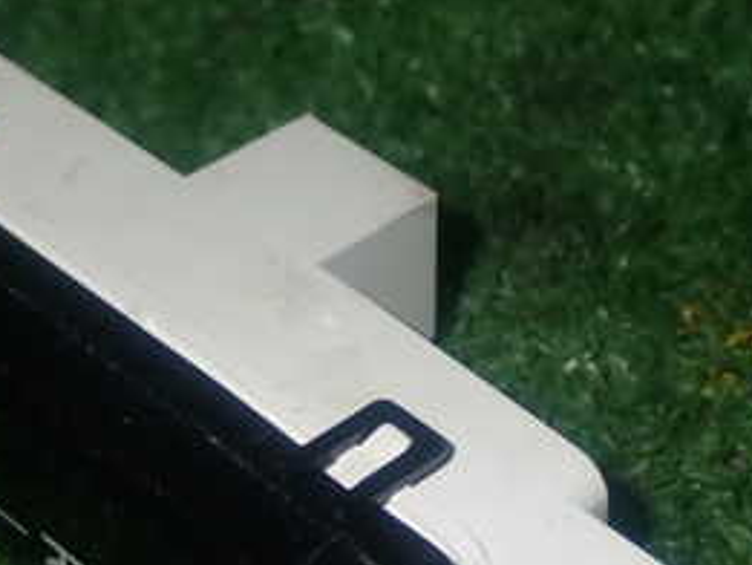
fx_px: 2347
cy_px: 406
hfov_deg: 18.1
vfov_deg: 13.7
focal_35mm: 108
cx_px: 228
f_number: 9
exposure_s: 1/50
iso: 200
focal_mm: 8.4
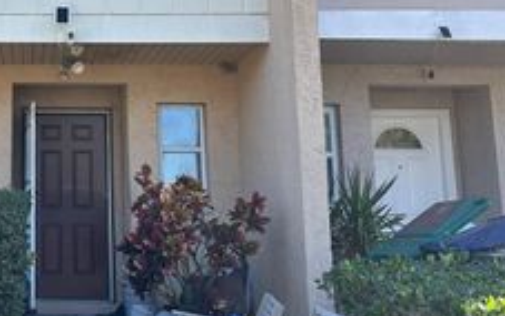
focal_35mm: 56
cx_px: 11
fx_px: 771
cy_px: 90
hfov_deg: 33.5
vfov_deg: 23.0
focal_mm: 6.86
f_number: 1.78
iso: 80
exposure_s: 1/1029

****************

Your copy should hold exactly the lines from the line bearing "exposure_s: 1/50" through the end of the data, both included, and no pictures or anything further.

SOLUTION BELOW
exposure_s: 1/50
iso: 200
focal_mm: 8.4
focal_35mm: 56
cx_px: 11
fx_px: 771
cy_px: 90
hfov_deg: 33.5
vfov_deg: 23.0
focal_mm: 6.86
f_number: 1.78
iso: 80
exposure_s: 1/1029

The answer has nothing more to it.